Zim government to appeal for loss of diamond mine

The Zimbabwe government has filed an appeal against last week’s High Court ruling that gave a UK mining company full ownership of the controversial Chiadzwa Diamond fields.

The former ZANU-PF government seized UK’s African Consolidated Resources plc (ACR)’s Chiadzwa diamond fields in October 2006 and allocated the claim to the state-owned Zimbabwe Mining Development Corporation (ZMDC). The seizure, backed by Zimbabwe’s military, took place after thousands of illegal miners descended on Chiadzwa.

ACR had held the claim for less than a year before its confiscation.
The Zimbabwean government has never given a formal reason for the seizure of ACR’s diamond claim in eastern Zimbabwe.

ACR once attempted to work with all elements of the government in order to agree a joint venture with the Zimbabwe government or parties nominated by them but that didn’t bear any fruit.

Last week, Zimbabwe High Court confirmed African Consolidated Resources plc’s right of title to claims on the Chiadzwa diamond field.
However, Zimbabwe Minister of Mines, Obert Mpofu, who is from President Robert Mugabe’s ZANU-PF party said the government had lodged an appeal against the High Court ruling to handover Chiadzwa Diamond Fields to ACR.

“We have appealed against that judgment, that is what the Attorney General has been working on.

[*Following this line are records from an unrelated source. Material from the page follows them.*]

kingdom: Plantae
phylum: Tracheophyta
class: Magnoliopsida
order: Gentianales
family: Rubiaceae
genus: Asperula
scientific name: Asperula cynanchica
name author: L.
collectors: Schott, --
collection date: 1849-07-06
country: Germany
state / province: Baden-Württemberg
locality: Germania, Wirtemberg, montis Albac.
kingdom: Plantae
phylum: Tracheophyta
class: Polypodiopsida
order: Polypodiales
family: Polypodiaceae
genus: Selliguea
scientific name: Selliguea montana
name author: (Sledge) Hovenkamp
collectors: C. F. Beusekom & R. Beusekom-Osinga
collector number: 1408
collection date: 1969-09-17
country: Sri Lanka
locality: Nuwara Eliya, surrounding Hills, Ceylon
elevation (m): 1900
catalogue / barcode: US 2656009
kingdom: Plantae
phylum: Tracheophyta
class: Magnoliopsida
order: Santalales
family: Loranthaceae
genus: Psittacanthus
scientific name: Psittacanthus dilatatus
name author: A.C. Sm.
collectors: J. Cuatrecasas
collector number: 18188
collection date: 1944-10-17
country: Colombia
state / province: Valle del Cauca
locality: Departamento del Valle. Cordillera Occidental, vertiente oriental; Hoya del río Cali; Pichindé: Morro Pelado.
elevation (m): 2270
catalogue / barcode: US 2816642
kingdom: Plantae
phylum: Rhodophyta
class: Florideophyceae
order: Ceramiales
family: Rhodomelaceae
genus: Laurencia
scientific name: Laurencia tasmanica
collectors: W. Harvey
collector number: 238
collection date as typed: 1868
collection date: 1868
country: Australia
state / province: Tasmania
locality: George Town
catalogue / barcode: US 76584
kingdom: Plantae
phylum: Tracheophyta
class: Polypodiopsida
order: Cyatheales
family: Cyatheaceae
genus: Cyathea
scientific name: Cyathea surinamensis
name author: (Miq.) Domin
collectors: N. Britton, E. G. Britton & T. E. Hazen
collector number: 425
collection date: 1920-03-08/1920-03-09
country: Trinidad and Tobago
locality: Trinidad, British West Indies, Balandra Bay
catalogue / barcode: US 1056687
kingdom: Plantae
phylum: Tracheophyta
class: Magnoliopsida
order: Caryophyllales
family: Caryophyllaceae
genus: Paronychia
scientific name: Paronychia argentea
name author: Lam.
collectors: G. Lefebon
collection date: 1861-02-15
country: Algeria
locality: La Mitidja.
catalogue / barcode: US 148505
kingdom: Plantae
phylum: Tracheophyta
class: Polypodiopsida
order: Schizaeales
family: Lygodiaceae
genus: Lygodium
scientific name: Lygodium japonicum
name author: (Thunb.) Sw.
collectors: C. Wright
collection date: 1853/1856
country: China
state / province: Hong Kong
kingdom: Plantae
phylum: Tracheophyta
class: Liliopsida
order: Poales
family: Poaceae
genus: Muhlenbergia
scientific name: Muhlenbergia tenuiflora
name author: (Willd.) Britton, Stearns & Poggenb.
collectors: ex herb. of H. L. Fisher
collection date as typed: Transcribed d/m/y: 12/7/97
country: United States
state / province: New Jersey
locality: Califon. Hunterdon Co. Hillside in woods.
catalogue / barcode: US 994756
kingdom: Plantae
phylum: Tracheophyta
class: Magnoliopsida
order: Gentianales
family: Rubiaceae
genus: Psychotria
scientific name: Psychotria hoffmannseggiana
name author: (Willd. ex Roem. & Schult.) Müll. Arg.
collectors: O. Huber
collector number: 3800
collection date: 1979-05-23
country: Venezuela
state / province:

That is the government position,” Mpofu said.
In a statement following its court victory last week, ACR said it was committed to “dialogue with the Zimbabwe government”, in what the market saw as an olive branch suggesting the UK firm could be willing to partner the government in extracting the Chiadzwa.

At least 200 people, mainly illegal miners, have been killed by Zimbabwean security forces in Chiadzwa, New York-based Human Rights Watch said in a report June 26.

Zimbabwe’s military used the “forced labour of children and adults, and are torturing and beating local villagers on the diamond fields,” Human Rights Watch said in a report, adding that “some” income from the sale of diamonds was going to senior members of President Mugabe’s ZANU PF party.
The Kimberley Process (KP) a diamond industry self-regulating body, visited Chiadzwa twice this year. KP recommended that Zimbabwe should refrain from selling diamonds for six months or until minimum standards are met in Chiadzwa.

UK-based African Consolidated is listed on the London Stock Exchange’s AIM market.